If you get an “approved” rating agent to do that, you don’t have to.

The reason IVS requires you state the purpose is that the value of something depends on what you want use it for. For example if you buy a house, you want to know you are paying the right price…today (and the bank wants to know that you don’t have a side deal with the seller so you can get a bigger mortgage – or at least it ought to).

But the bank also wants to know (if it has any brains), how much it can reasonably expect to sell the house for (in the event you jingle-mail them the keys and run away), at some unspecified time in the future. That’s not always the same value as what you paid, today.

2: Market Disequilibrium

Under IVS you are supposed to examine whether the reference market is in disequilibrium or not, and if there is evidence that it is (for example in the housing market in the USA, if the IMF, The Economist Magazine, and Professor Shiller are all saying there is a bubble), you are supposed to work out how much the house could reasonably expect to sell for in the future (like about half the price the suckers paid today), and explain that to your client. A rating agency has no legal or moral obligation to do that.

3: Explaining how you did it

Under IVS you are supposed to explain how you did the valuation to your client, and to anyone who is expected to rely on the valuation. For example if you are doing a valuation of some RMBS you are supposed to provide the base data on those, plus sufficient (note the word “sufficient”) market-derived data on comparables (so that in the case of a pool of RMBS anyone can run a multivariate regression analysis to check the answer).

A rating agency has no legal or moral obligation to do that, and in fact they are not even obliged to do the necessary analysis or collect sufficient data (and they didn’t and they don’t – all they do is say “let’s assume” (“the world is flat” or something equally asinine)).

4: Independence of the Valuation

Under IVS you are not supposed to change the answer depending on how much money you get paid, or the likelihood of getting more (very lucrative) work from your client.

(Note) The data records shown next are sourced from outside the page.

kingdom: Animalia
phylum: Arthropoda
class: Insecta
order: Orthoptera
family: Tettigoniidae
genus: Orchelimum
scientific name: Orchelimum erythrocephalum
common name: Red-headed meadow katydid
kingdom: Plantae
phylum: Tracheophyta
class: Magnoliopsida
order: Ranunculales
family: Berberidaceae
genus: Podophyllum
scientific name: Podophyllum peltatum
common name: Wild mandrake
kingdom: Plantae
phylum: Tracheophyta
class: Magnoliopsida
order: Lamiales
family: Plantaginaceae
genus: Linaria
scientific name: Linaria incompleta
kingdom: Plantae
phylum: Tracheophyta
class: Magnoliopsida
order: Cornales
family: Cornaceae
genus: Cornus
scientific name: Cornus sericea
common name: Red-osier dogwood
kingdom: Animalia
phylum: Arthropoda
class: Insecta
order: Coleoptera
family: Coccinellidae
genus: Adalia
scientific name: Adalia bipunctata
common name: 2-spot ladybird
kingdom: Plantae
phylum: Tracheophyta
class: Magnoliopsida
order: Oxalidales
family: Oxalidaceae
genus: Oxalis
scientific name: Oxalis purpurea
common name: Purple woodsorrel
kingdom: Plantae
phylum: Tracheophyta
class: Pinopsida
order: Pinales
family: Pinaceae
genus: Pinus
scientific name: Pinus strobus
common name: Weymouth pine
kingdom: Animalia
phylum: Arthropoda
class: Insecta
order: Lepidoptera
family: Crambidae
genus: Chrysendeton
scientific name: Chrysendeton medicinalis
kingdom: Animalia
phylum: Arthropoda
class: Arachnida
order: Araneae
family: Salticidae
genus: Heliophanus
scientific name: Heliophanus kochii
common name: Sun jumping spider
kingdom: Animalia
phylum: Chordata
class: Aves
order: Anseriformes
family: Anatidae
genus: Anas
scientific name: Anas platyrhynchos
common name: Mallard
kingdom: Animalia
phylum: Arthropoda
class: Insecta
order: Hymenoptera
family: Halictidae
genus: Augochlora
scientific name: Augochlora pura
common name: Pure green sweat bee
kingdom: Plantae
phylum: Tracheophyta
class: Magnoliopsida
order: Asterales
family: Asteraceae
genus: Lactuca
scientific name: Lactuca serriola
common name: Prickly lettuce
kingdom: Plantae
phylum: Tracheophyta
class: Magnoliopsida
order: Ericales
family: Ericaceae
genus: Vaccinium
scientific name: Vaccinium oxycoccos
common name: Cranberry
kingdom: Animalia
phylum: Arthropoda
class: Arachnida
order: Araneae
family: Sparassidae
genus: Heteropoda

If you are an approved rating agency, that is absolutely fair-play (in fact it’s the whole point).

Historical Perspective

The Bank of International Settlements was set up to extract from Germany the reparations agreed in the Treaty of Versailles, which was what caused the hyper-inflation of the Weimar Republic.

But then they came to an “accommodation” with Hitler, who continued to “co-operate” with them during the war, handing over the gold looted from banks in Belgium and France (which was returned) and gold extracted from the teeth of concentration camp victims (which was not), to keep his credit good.

It was on such foundations that the current financial system was built. Do you wonder why it doesn’t work?